Esther Shimazu
Esther Shimazu is an American sculptor who was born in Honolulu, Hawaii in 1957. Her grandparents were immigrant laborers from Japan. She attended the University of Hawaii at Manoa before transferring to the University of Massachusetts in Amherst, where she received a Bachelor of Fine Art in 1980 and a Master of Fine Art in 1982.[1]
She is best known for her stoneware sculptures of bald, nude chunky Asian women constructed with hand building techniques. They are colored with slips and oxides, bisque-fired, hand-sanded, and colored further with rubbed-in and airbrushed oxides. Then they are fired to cone 5-6 oxidation and sanded one last time.
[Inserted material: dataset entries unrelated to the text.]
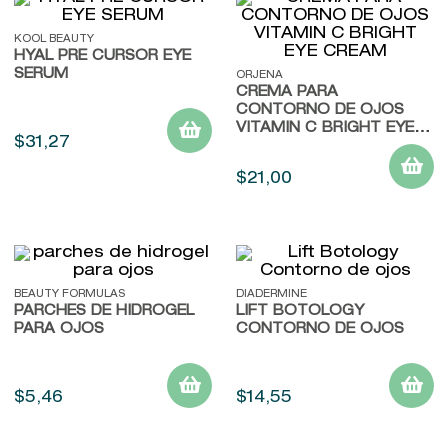
KOOL BEAUTY
HYAL PRE CURSOR EYE
SERUM
ORJENA
CREMA PARA
CONTORNO DE OJOS
VITAMIN C BRIGHT EYE
$
31
,
27
CREAM
$
21
,
00
BEAUTY FORMULAS
DIADERMINE
PARCHES DE HIDROGEL
LIFT BOTOLOGY
PARA OJOS
CONTORNO DE OJOS
$
5
,
46
$
14
,
55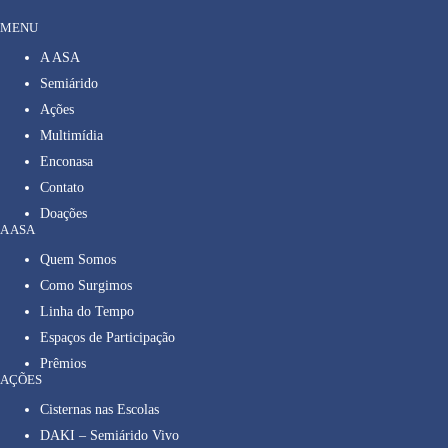
MENU
A ASA
Semiárido
Ações
Multimídia
Enconasa
Contato
Doações
A ASA
Quem Somos
Como Surgimos
Linha do Tempo
Espaços de Participação
Prêmios
AÇÕES
Cisternas nas Escolas
DAKI – Semiárido Vivo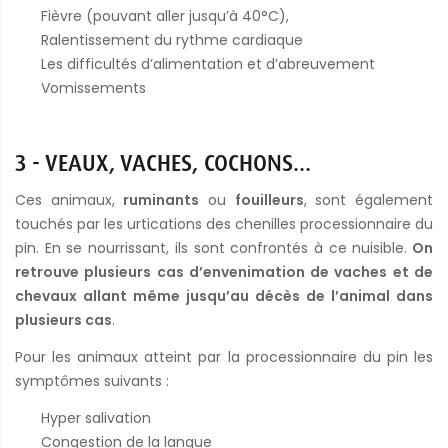
Fièvre (pouvant aller jusqu’à 40°C),
Ralentissement du rythme cardiaque
Les difficultés d’alimentation et d’abreuvement
Vomissements
3 - VEAUX, VACHES, COCHONS…
Ces animaux,
ruminants
ou
fouilleurs
, sont également
touchés par les urtications des chenilles processionnaire du
pin. En se nourrissant, ils sont confrontés à ce nuisible.
On
retrouve plusieurs cas d’envenimation de vaches et de
chevaux allant même jusqu’au décès de l’animal dans
plusieurs cas
.
Pour les animaux atteint par la processionnaire du pin les
symptômes suivants :
Hyper salivation
Congestion de la langue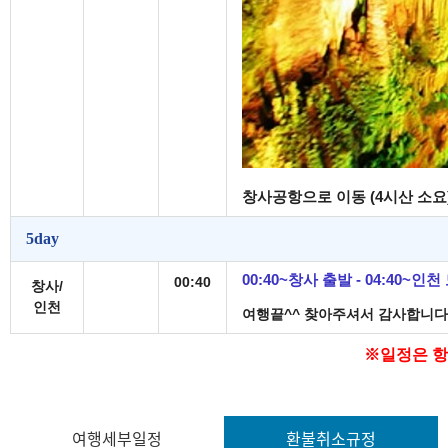
창사공항으로 이동 (4시산 소요
5day
00:40~창사 출발
- 04:40~
인천
00:40
창사/
인천
여행끝
^^
찾아주셔서 감사합니다
※일정은 항
여행세부일정
환불취소규정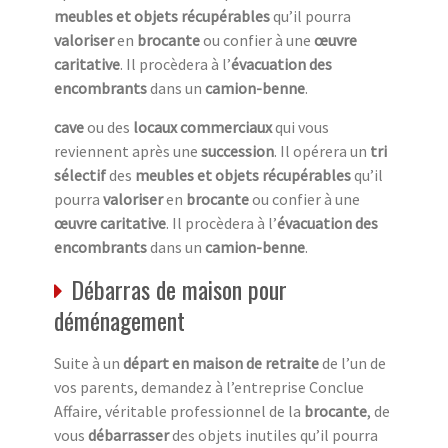
meubles et objets récupérables
qu’il pourra
valoriser
en
brocante
ou confier à une
œuvre
caritative
. Il procèdera à l’
évacuation des
encombrants
dans un
camion-benne
.
cave
ou des
locaux commerciaux
qui vous
reviennent après une
succession
. Il opérera un
tri
sélectif
des
meubles et objets récupérables
qu’il
pourra
valoriser
en
brocante
ou confier à une
œuvre caritative
. Il procèdera à l’
évacuation des
encombrants
dans un
camion-benne
.
Débarras de maison pour
déménagement
Suite à un
départ en maison de retraite
de l’un de
vos parents, demandez à l’entreprise Conclue
Affaire, véritable professionnel de la
brocante
, de
vous
débarrasser
des objets inutiles qu’il pourra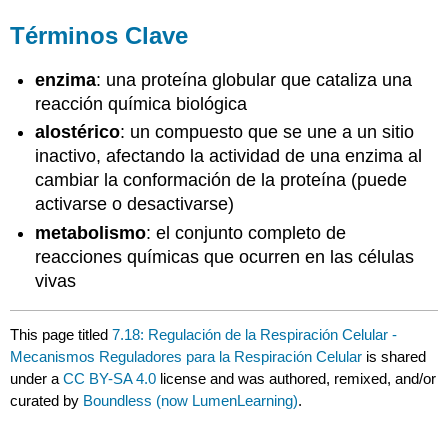
Términos Clave
enzima
: una proteína globular que cataliza una
reacción química biológica
alostérico
: un compuesto que se une a un sitio
inactivo, afectando la actividad de una enzima al
cambiar la conformación de la proteína (puede
activarse o desactivarse)
metabolismo
: el conjunto completo de
reacciones químicas que ocurren en las células
vivas
This page titled
7.18: Regulación de la Respiración Celular -
Mecanismos Reguladores para la Respiración Celular
is shared
under a
CC BY-SA 4.0
license and was authored, remixed, and/or
curated by
Boundless (now LumenLearning)
.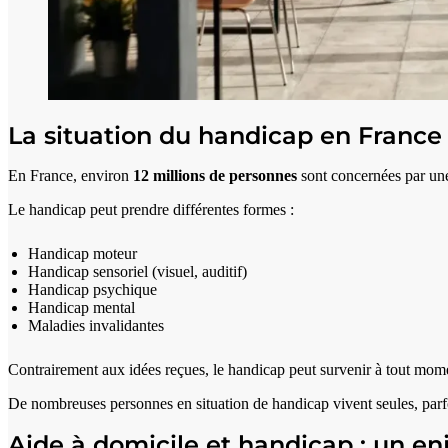
La situation du handicap en France
En France, environ
12 millions de personnes
sont concernées par une
Le handicap peut prendre différentes formes :
Handicap moteur
Handicap sensoriel (visuel, auditif)
Handicap psychique
Handicap mental
Maladies invalidantes
Contrairement aux idées reçues, le handicap peut survenir à tout momen
De nombreuses personnes en situation de handicap vivent seules, parfois
Aide à domicile et handicap : un e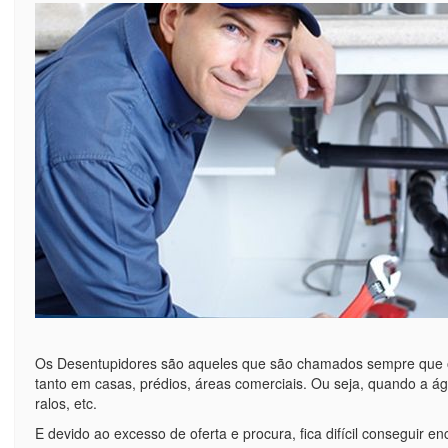
Os Desentupidores são aqueles que são chamados sempre que o
tanto em casas, prédios, áreas comerciais. Ou seja, quando a á
ralos, etc.
E devido ao excesso de oferta e procura, fica difícil conseguir e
She received a Wallace Alexander Gerbode Foundation Purchase Award, 2001, and an Individual Artist Fellowship Award from the Hawaii State Foundation on Culture and the Arts, 1995.[2]
References
- Clarke, Joan; Dods, Diane (1996). "Artists/Hawaii". Honolulu, Hawaii: University of Hawaii Press: 86–91. ISBN 0-8248-1859-8.
- Contemporary Museum, Honolulu, The Contemporary Museum Biennial of Hawaii Artists I, Contemporary Museum, Honolulu, 1993, pp. 14–15.
- Morse, Marcia and Allison Wong, 10 Years: The Contemporary Museum at First Hawaiian Center, The Contemporary Museum, Honolulu, 2006, ISBN 1888254076, p. 102
- Shimazu, Esther (1999). Esther Shimazu. Davis, CA: John Natsoulao Press. ISBN 978-1-881572-77-0.
- Yoshihara, Lisa A., Collective Visions, 1967-1997, An Exhibition Celebrating the 30th Anniversary of the State Foundation on Culture and the Arts, Art in Public Places Program, Presented at the Honolulu Academy of Arts, September 3-October 12, 1997, Honolulu, State Foundation on Culture and the Arts, 1997, p. 82.